For participants with BMI≥25 kg/m2, undiagnosed DM was twice higher than those whose BMI was less than ≥25 kg/m2. This finding was consistent with those of other studies.4 21 24 Overweight and obesity which ultimately lead to diabetes were associated with insulin resistance.
Strengths and limitations of the study
The strengths of this study were its being community based and involving an adequate sample. The finding might help as an entry into community screening programmes among high-risk groups. However, the study has limitations in that it did not show the actual overall magnitude of diabetes, as known patients with DM were excluded. This study was conducted on adults/a working age group in the city, and the range was 18–64 years which might have introduced selection bias. In addition, this study also has limitations in terms of sex disproportion which was due to the fact that the house-to-house visits involved more females than males who worked outdoors. Some risk factors which have significant associations with undiagnosed DM, like cholesterol level, were not included in this study. In addition, this study was based on a single fasting blood glucose measurement, and HbA1c was not used, perhaps introducing misclassification due to conditional blood glucose variations.
Conclusion
The magnitude of undiagnosed diabetes was high. Family history of DM, checking blood glucose level, not knowing about the symptoms of diabetes and overweight BMI were predictors of undiagnosed DM. Hence, screening and treatment are mandatory for high-risk groups. In addition, the study suggests frequent screening for those with family history and creating awareness about the disease for early detection and treatment.
Acknowledgments
We thank our data collectors and the supervisor for their invaluable effort; without them, this study would not have been completed. Our deep gratitude also goes to our study participants who volunteered and took their time to give us all the relevant information for the study. Last but not least, we thank the Bahir Dar City Administrative Office for their cooperation and help during the data collection.
Footnotes
Contributors GMB, AAW, EBA, MTM, STE, AL, WML and KST conceived the study, approved the proposal with extensive revisions, participated in data analysis and had written the manuscript. The authors read and approved the final manuscript.

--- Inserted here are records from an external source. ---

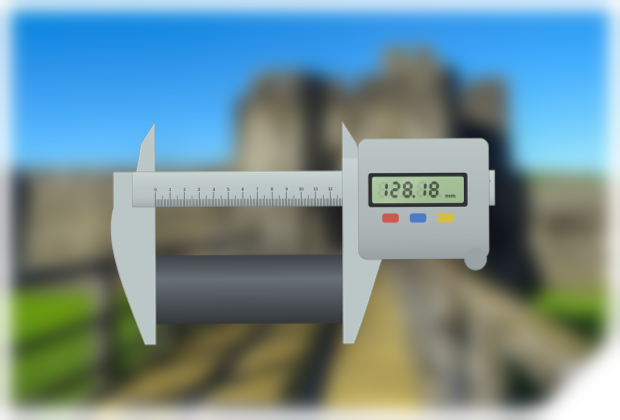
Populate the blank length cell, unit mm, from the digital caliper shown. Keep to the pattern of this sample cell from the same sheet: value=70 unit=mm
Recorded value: value=128.18 unit=mm
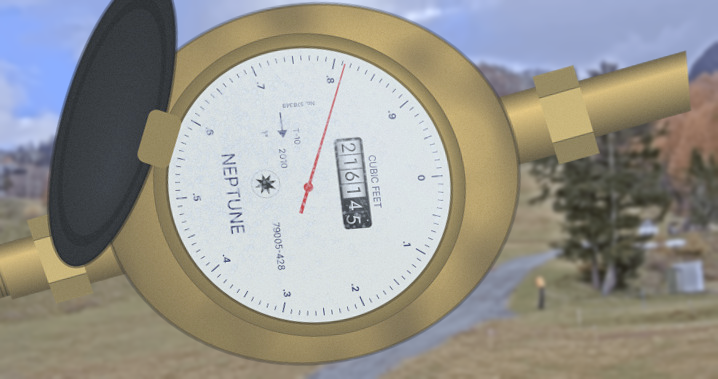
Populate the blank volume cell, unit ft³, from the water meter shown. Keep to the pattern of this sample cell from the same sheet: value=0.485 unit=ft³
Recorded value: value=216144.81 unit=ft³
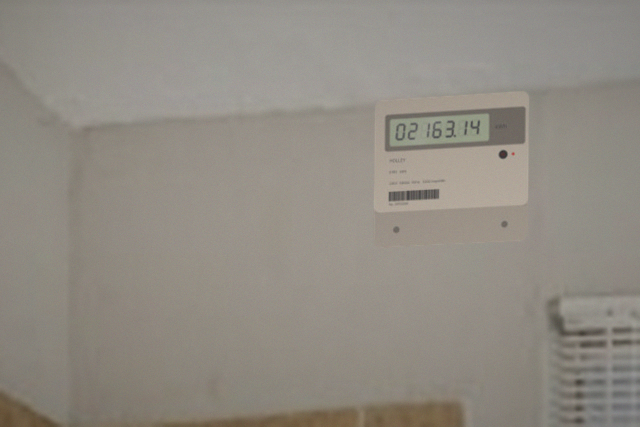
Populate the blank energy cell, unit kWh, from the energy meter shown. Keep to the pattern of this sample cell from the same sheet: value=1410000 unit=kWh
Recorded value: value=2163.14 unit=kWh
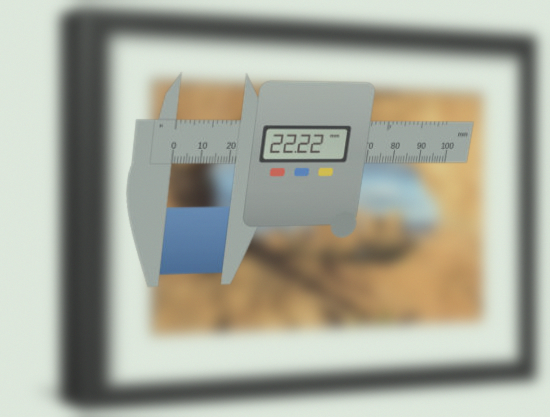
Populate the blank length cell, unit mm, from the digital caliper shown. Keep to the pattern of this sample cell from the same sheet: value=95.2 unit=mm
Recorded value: value=22.22 unit=mm
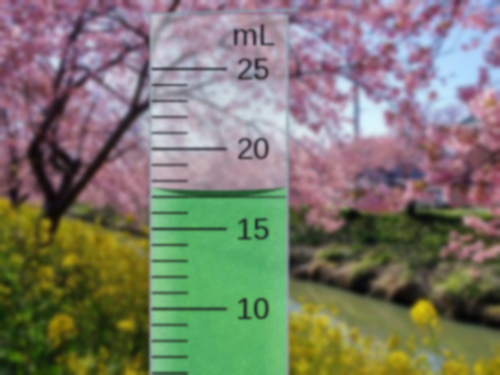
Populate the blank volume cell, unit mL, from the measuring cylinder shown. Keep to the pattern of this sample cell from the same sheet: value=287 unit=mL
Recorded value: value=17 unit=mL
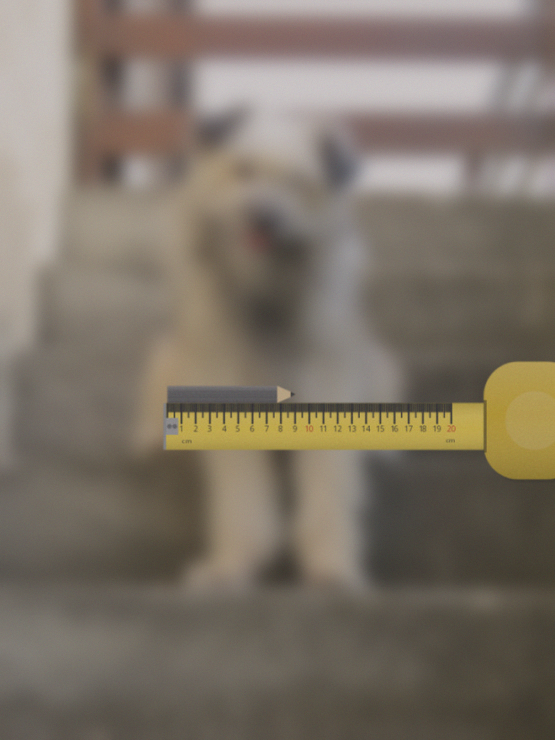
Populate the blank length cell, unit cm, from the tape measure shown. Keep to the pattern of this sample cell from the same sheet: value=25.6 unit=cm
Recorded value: value=9 unit=cm
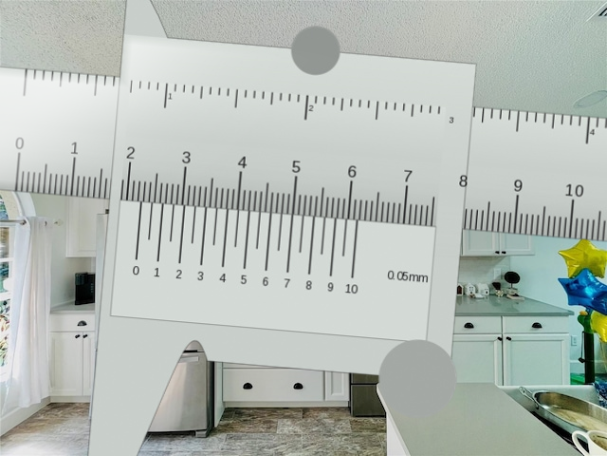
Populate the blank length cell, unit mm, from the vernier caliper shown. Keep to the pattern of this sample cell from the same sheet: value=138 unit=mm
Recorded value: value=22.6 unit=mm
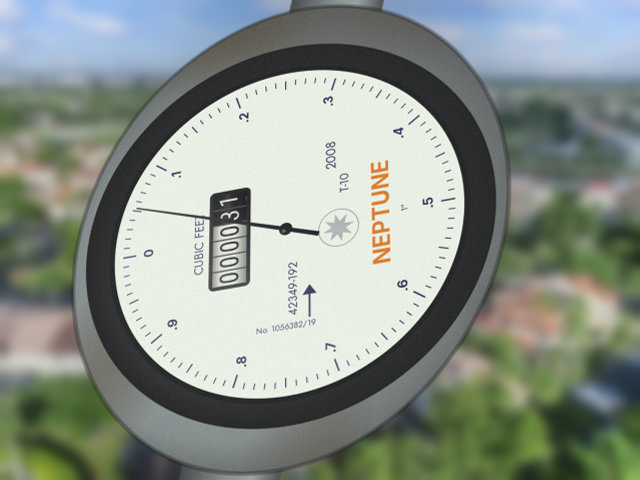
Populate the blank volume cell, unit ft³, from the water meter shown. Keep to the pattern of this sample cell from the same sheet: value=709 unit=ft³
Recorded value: value=31.05 unit=ft³
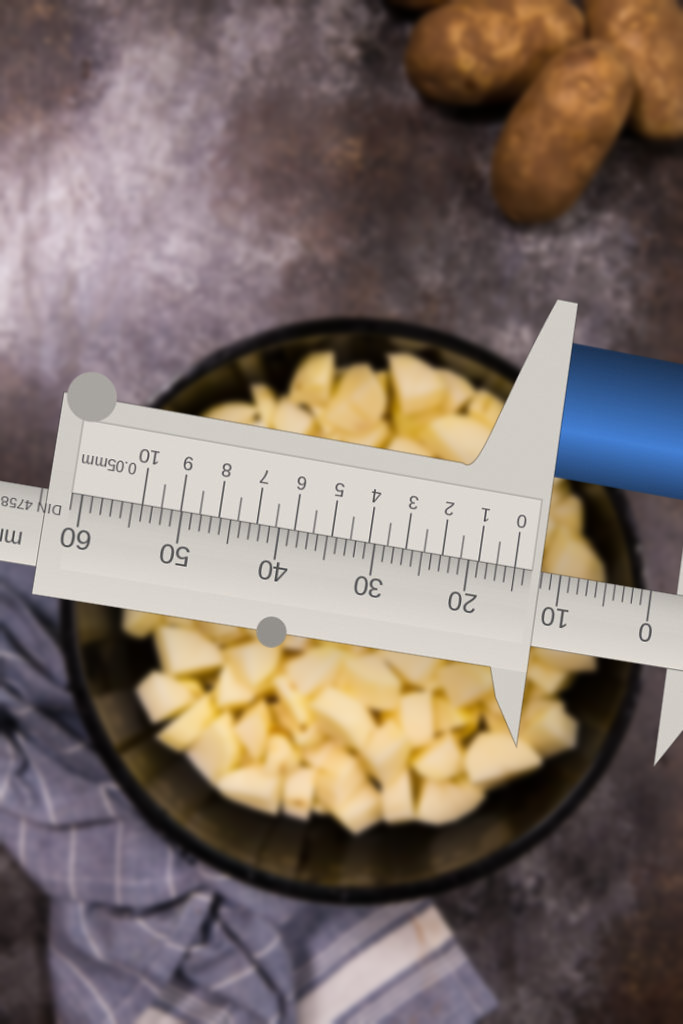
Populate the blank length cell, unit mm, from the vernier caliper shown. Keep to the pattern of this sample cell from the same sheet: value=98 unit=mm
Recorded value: value=15.0 unit=mm
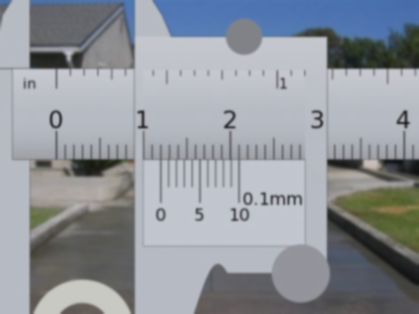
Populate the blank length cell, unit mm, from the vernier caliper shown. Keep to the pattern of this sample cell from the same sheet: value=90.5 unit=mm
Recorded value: value=12.0 unit=mm
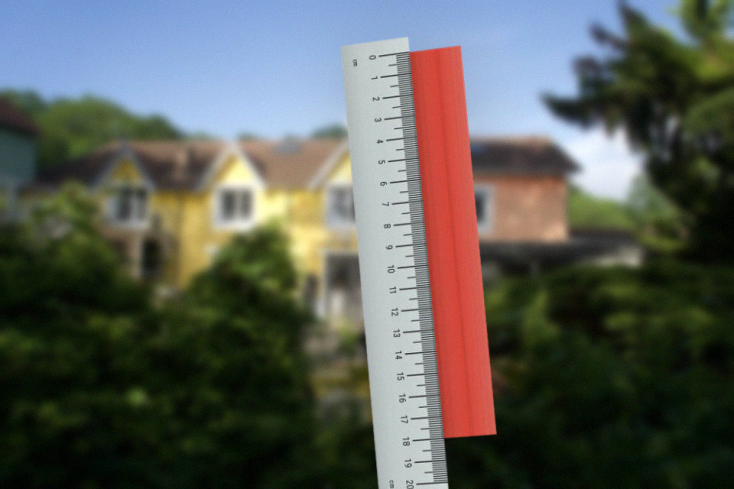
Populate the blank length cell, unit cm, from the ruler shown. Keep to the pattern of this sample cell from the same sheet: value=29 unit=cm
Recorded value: value=18 unit=cm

Funding The authors have not declared a specific grant for this research from any funding agency in the public, commercial or not-for-profit sectors.
Competing interests None declared.
Patient consent for publication Not required.
Ethics approval Ethical approval was obtained from GAMBY Medical and Business College, Research and Publication Office, with reference number GC-220/2010, and approval letter was obtained from Bahir Dar City Administrative Office. The purpose of the study was explained to the respondents and informed consent was obtained from them. Confidentiality of information was maintained by omitting any personal identifier from the questionnaires. The study participant information sheet was attached on the front page of the questionnaire and before the actual data collection process started, the participants were well informed and the data collection was on a voluntary basis. Those who screened to have DM during data collection were referred and linked to a nearby hospital.
Provenance and peer review Not commissioned; externally peer reviewed.
Data availability statement Data are available upon reasonable request.